Assigned task
Using the data that follows, return exactly the lines from the one that contains "- Customizable checks & test generation;" through the one that contains "- **Code**: https://github.com/schemathesis/schemathesis", ends included.

Record set
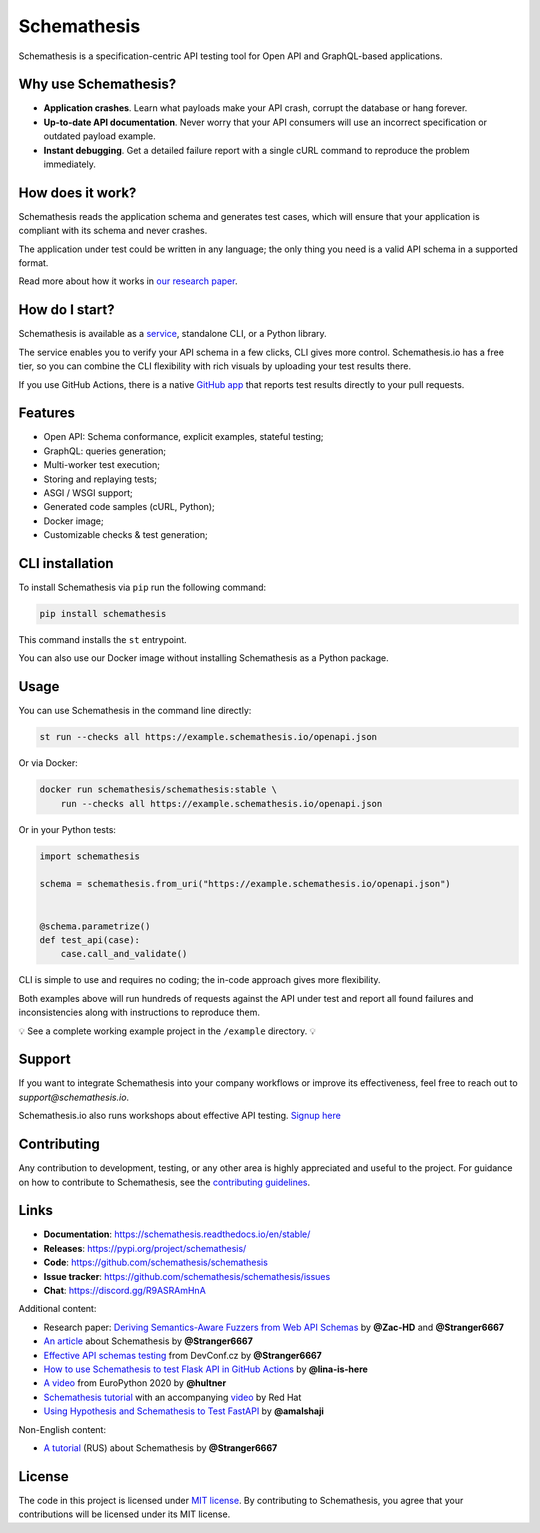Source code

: Schemathesis
============

|Build| |Coverage| |Version| |Python versions| |Docs| |Chat| |License|

Schemathesis is a specification-centric API testing tool for Open API and GraphQL-based applications.

Why use Schemathesis?
---------------------

- **Application crashes**. Learn what payloads make your API crash, corrupt the database or hang forever.
- **Up-to-date API documentation**. Never worry that your API consumers will use an incorrect specification or outdated payload example.
- **Instant debugging**. Get a detailed failure report with a single cURL command to reproduce the problem immediately.

How does it work?
-----------------

Schemathesis reads the application schema and generates test cases, which will ensure that your application is compliant with its schema and never crashes.

The application under test could be written in any language; the only thing you need is a valid API schema in a supported format.

Read more about how it works in `our research paper <https://arxiv.org/abs/2112.10328>`_.

How do I start?
---------------

Schemathesis is available as a `service <https://schemathesis.io/?utm_source=github>`_, standalone CLI, or a Python library.

The service enables you to verify your API schema in a few clicks, CLI gives more control.
Schemathesis.io has a free tier, so you can combine the CLI flexibility with rich visuals by uploading your test results there.

If you use GitHub Actions, there is a native `GitHub app <https://github.com/apps/schemathesis>`_ that reports test results directly to your pull requests.

Features
--------

- Open API: Schema conformance, explicit examples, stateful testing;
- GraphQL: queries generation;
- Multi-worker test execution;
- Storing and replaying tests;
- ASGI / WSGI support;
- Generated code samples (cURL, Python);
- Docker image;
- Customizable checks & test generation;

CLI installation
----------------

To install Schemathesis via ``pip`` run the following command:

.. code:: bash

    pip install schemathesis

This command installs the ``st`` entrypoint.

You can also use our Docker image without installing Schemathesis as a Python package.

Usage
-----

You can use Schemathesis in the command line directly:

.. code:: bash

  st run --checks all https://example.schemathesis.io/openapi.json

Or via Docker:

.. code:: bash

  docker run schemathesis/schemathesis:stable \
      run --checks all https://example.schemathesis.io/openapi.json

.. image:: https://raw.githubusercontent.com/schemathesis/schemathesis/master/img/schemathesis.gif

Or in your Python tests:

.. code:: python

    import schemathesis

    schema = schemathesis.from_uri("https://example.schemathesis.io/openapi.json")


    @schema.parametrize()
    def test_api(case):
        case.call_and_validate()

CLI is simple to use and requires no coding; the in-code approach gives more flexibility.

Both examples above will run hundreds of requests against the API under test and report all found failures and inconsistencies along with instructions to reproduce them.

💡 See a complete working example project in the ``/example`` directory. 💡

Support
-------

If you want to integrate Schemathesis into your company workflows or improve its effectiveness, feel free to reach out to `support@schemathesis.io`.

Schemathesis.io also runs workshops about effective API testing. `Signup here <https://forms.gle/epkovRdQNMCYh2Ax8>`_

Contributing
------------

Any contribution to development, testing, or any other area is highly appreciated and useful to the project.
For guidance on how to contribute to Schemathesis, see the `contributing guidelines <https://github.com/schemathesis/schemathesis/blob/master/CONTRIBUTING.rst>`_.

Links
-----

- **Documentation**: https://schemathesis.readthedocs.io/en/stable/
- **Releases**: https://pypi.org/project/schemathesis/
- **Code**: https://github.com/schemathesis/schemathesis
- **Issue tracker**: https://github.com/schemathesis/schemathesis/issues
- **Chat**: https://discord.gg/R9ASRAmHnA

Additional content:

- Research paper: `Deriving Semantics-Aware Fuzzers from Web API Schemas <https://arxiv.org/abs/2112.10328>`_ by **@Zac-HD** and **@Stranger6667**
- `An article <https://dygalo.dev/blog/schemathesis-property-based-testing-for-api-schemas/>`_ about Schemathesis by **@Stranger6667**
- `Effective API schemas testing <https://youtu.be/VVLZ25JgjD4>`_ from DevConf.cz by **@Stranger6667**
- `How to use Schemathesis to test Flask API in GitHub Actions <https://notes.lina-is-here.com/2022/08/04/schemathesis-docker-compose.html>`_ by **@lina-is-here**
- `A video <https://www.youtube.com/watch?v=9FHRwrv-xuQ>`_ from EuroPython 2020 by **@hultner**
- `Schemathesis tutorial <https://appdev.consulting.redhat.com/tracks/contract-first/automated-testing-with-schemathesis.html>`_  with an accompanying `video <https://www.youtube.com/watch?v=4r7OC-lBKMg>`_ by Red Hat
- `Using Hypothesis and Schemathesis to Test FastAPI <https://testdriven.io/blog/fastapi-hypothesis/>`_ by **@amalshaji**

Non-English content:

- `A tutorial <https://habr.com/ru/company/oleg-bunin/blog/576496/>`_ (RUS) about Schemathesis by **@Stranger6667**

License
-------

The code in this project is licensed under `MIT license`_.
By contributing to Schemathesis, you agree that your contributions will be licensed under its MIT license.

.. |Build| image:: https://github.com/schemathesis/schemathesis/workflows/build/badge.svg
   :target: https://github.com/schemathesis/schemathesis/actions
.. |Coverage| image:: https://codecov.io/gh/schemathesis/schemathesis/branch/master/graph/badge.svg
   :target: https://codecov.io/gh/schemathesis/schemathesis/branch/master
   :alt: codecov.io status for master branch
.. |Version| image:: https://img.shields.io/pypi/v/schemathesis.svg
   :target: https://pypi.org/project/schemathesis/
.. |Python versions| image:: https://img.shields.io/pypi/pyversions/schemathesis.svg
   :target: https://pypi.org/project/schemathesis/
.. |License| image:: https://img.shields.io/pypi/l/schemathesis.svg
   :target: https://opensource.org/licenses/MIT
.. |Chat| image:: https://img.shields.io/discord/938139740912369755
   :target: https://discord.gg/R9ASRAmHnA
   :alt: Discord
.. |Docs| image:: https://readthedocs.org/projects/schemathesis/badge/?version=stable
   :target: https://schemathesis.readthedocs.io/en/stable/?badge=stable
   :alt: Documentation Status

.. _MIT license: https://opensource.org/licenses/MIT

Exercise result
- Customizable checks & test generation;

CLI installation
----------------

To install Schemathesis via ``pip`` run the following command:

.. code:: bash

    pip install schemathesis

This command installs the ``st`` entrypoint.

You can also use our Docker image without installing Schemathesis as a Python package.

Usage
-----

You can use Schemathesis in the command line directly:

.. code:: bash

  st run --checks all https://example.schemathesis.io/openapi.json

Or via Docker:

.. code:: bash

  docker run schemathesis/schemathesis:stable \
      run --checks all https://example.schemathesis.io/openapi.json

.. image:: https://raw.githubusercontent.com/schemathesis/schemathesis/master/img/schemathesis.gif

Or in your Python tests:

.. code:: python

    import schemathesis

    schema = schemathesis.from_uri("https://example.schemathesis.io/openapi.json")


    @schema.parametrize()
    def test_api(case):
        case.call_and_validate()

CLI is simple to use and requires no coding; the in-code approach gives more flexibility.

Both examples above will run hundreds of requests against the API under test and report all found failures and inconsistencies along with instructions to reproduce them.

💡 See a complete working example project in the ``/example`` directory. 💡

Support
-------

If you want to integrate Schemathesis into your company workflows or improve its effectiveness, feel free to reach out to `support@schemathesis.io`.

Schemathesis.io also runs workshops about effective API testing. `Signup here <https://forms.gle/epkovRdQNMCYh2Ax8>`_

Contributing
------------

Any contribution to development, testing, or any other area is highly appreciated and useful to the project.
For guidance on how to contribute to Schemathesis, see the `contributing guidelines <https://github.com/schemathesis/schemathesis/blob/master/CONTRIBUTING.rst>`_.

Links
-----

- **Documentation**: https://schemathesis.readthedocs.io/en/stable/
- **Releases**: https://pypi.org/project/schemathesis/
- **Code**: https://github.com/schemathesis/schemathesis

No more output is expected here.